Written exercise
Will you print the rows below word for word, beginning at the line that has "pose: elev=354.0 azim=347.6" and stopping after the line that has "Dot at: (219, 278)", with the pictures left out?
## Begin
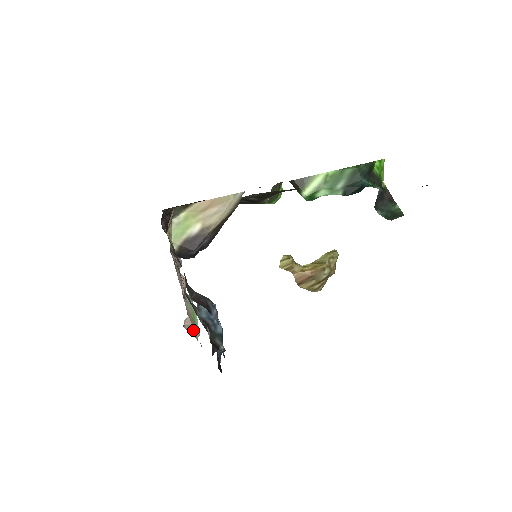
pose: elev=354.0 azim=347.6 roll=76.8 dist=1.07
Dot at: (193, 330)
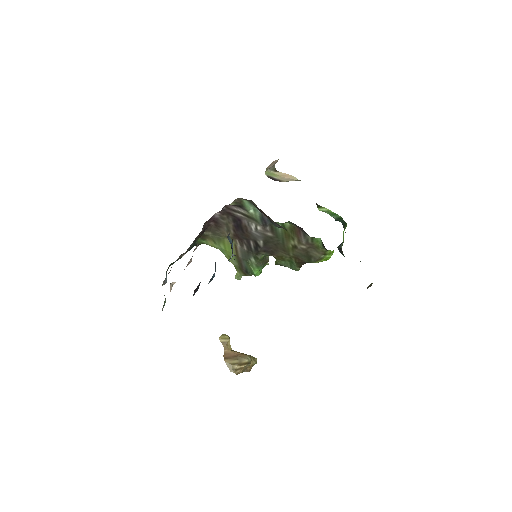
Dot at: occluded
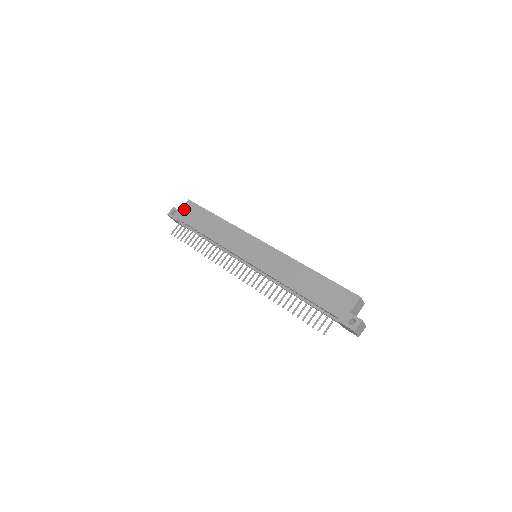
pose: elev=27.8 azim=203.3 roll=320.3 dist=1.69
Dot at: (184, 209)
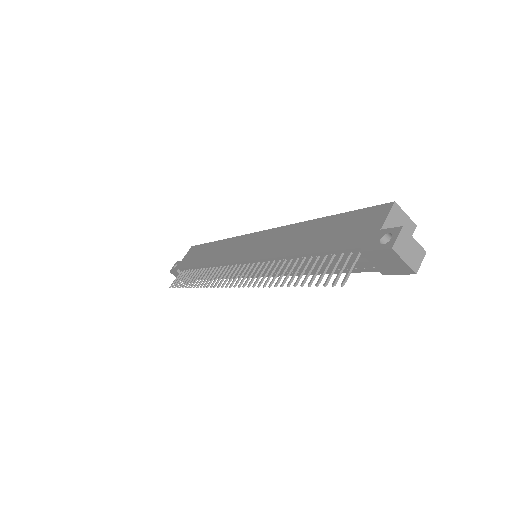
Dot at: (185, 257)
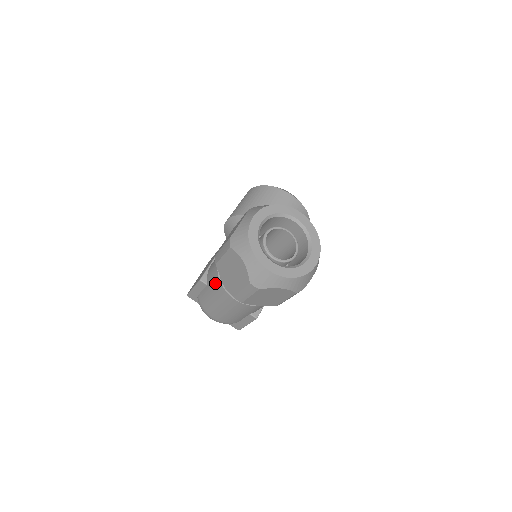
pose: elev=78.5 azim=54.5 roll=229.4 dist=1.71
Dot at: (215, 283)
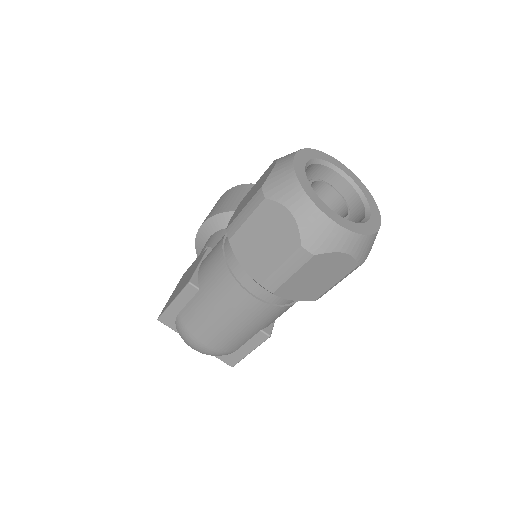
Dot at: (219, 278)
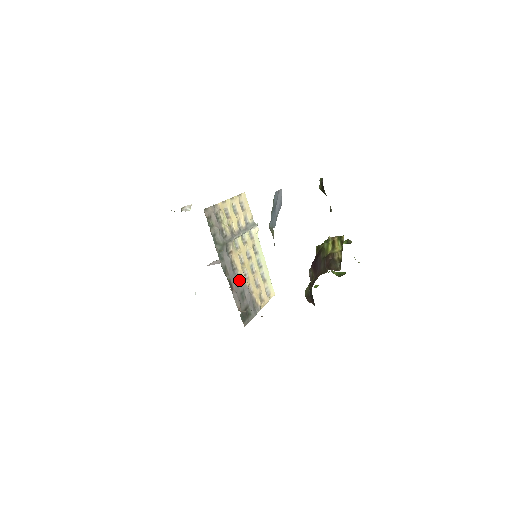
## End
## Begin
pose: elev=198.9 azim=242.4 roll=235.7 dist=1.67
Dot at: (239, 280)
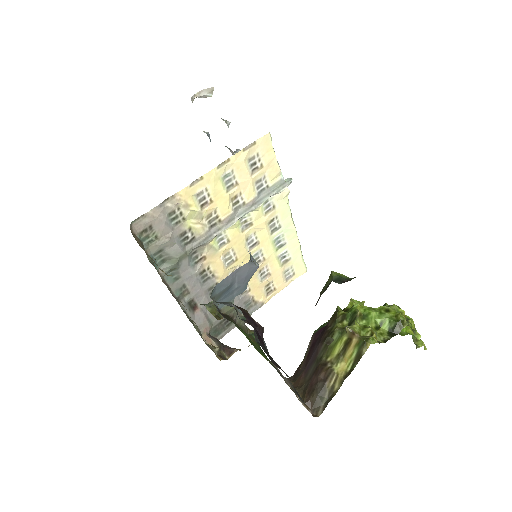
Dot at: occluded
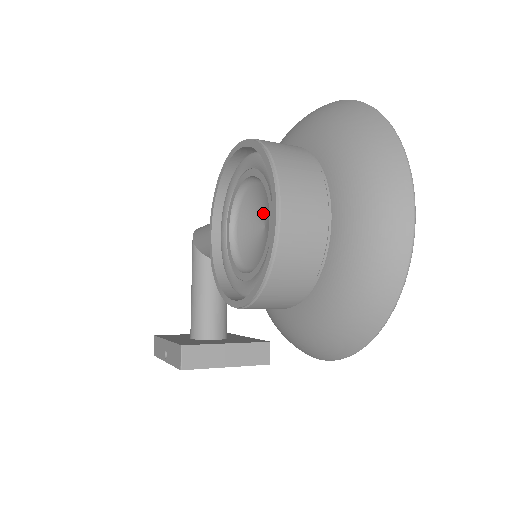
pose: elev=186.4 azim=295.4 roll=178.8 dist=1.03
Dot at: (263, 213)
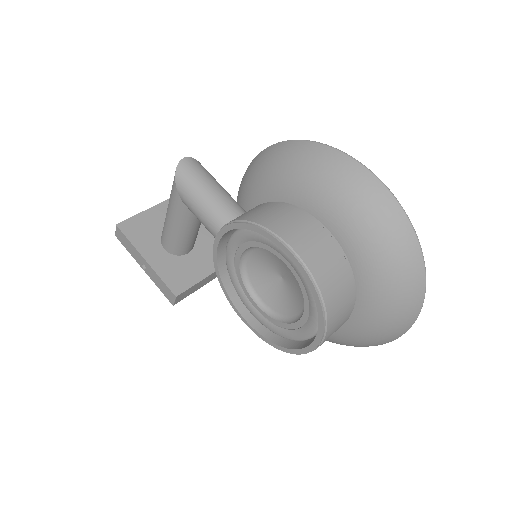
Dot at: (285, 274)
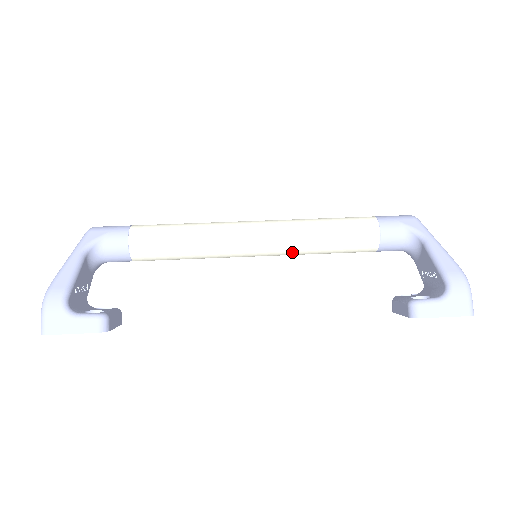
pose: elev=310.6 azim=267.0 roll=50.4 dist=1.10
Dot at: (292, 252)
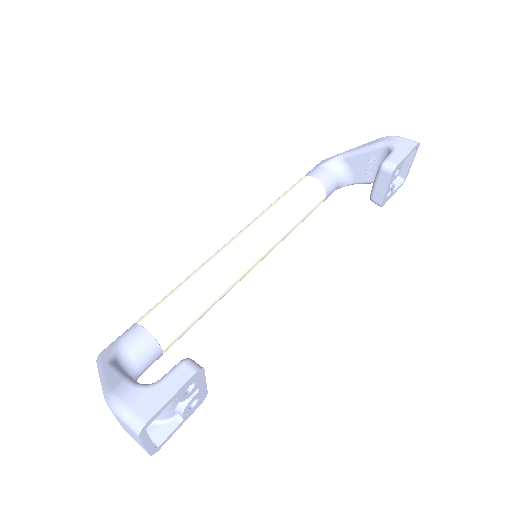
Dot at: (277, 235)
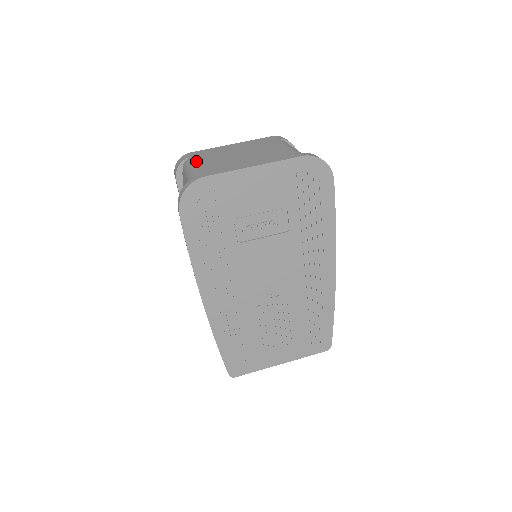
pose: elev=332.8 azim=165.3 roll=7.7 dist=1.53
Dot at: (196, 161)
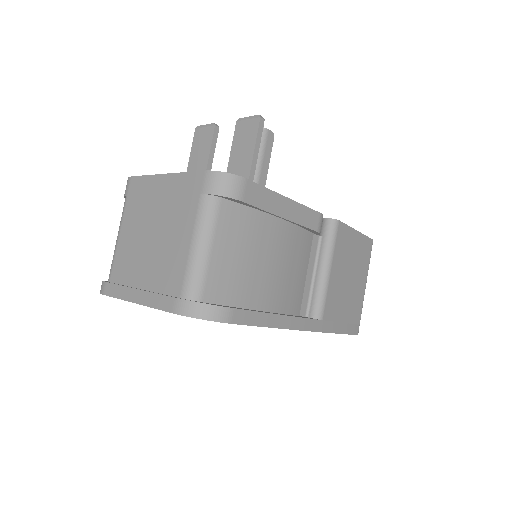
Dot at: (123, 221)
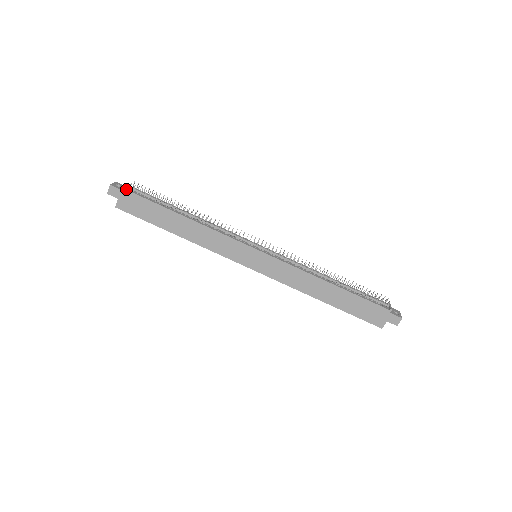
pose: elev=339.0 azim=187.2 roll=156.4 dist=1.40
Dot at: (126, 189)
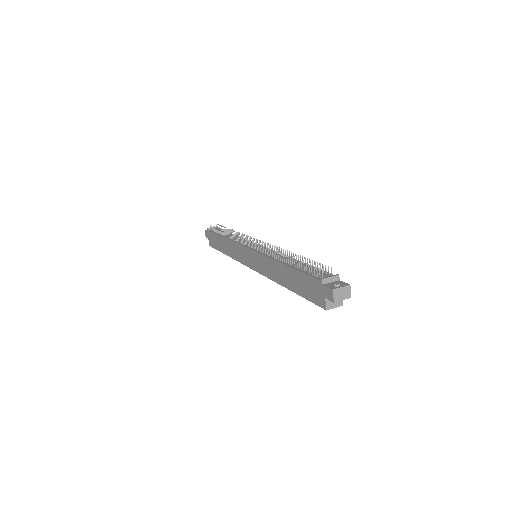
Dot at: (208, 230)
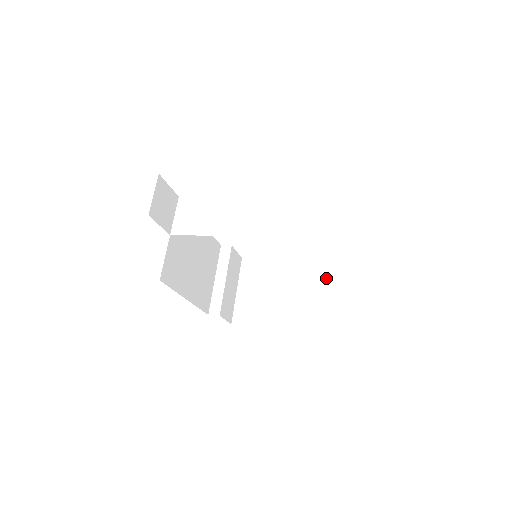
## End
Result for this exercise
pose: elev=354.0 azim=347.6 roll=76.8 dist=1.07
Dot at: (193, 330)
Dot at: occluded
pose: elev=27.8 azim=203.3 roll=320.3 dist=1.69
Dot at: (184, 209)
Dot at: (185, 257)
pose: elev=78.5 azim=54.5 roll=229.4 dist=1.71
Dot at: (215, 283)
Dot at: (219, 278)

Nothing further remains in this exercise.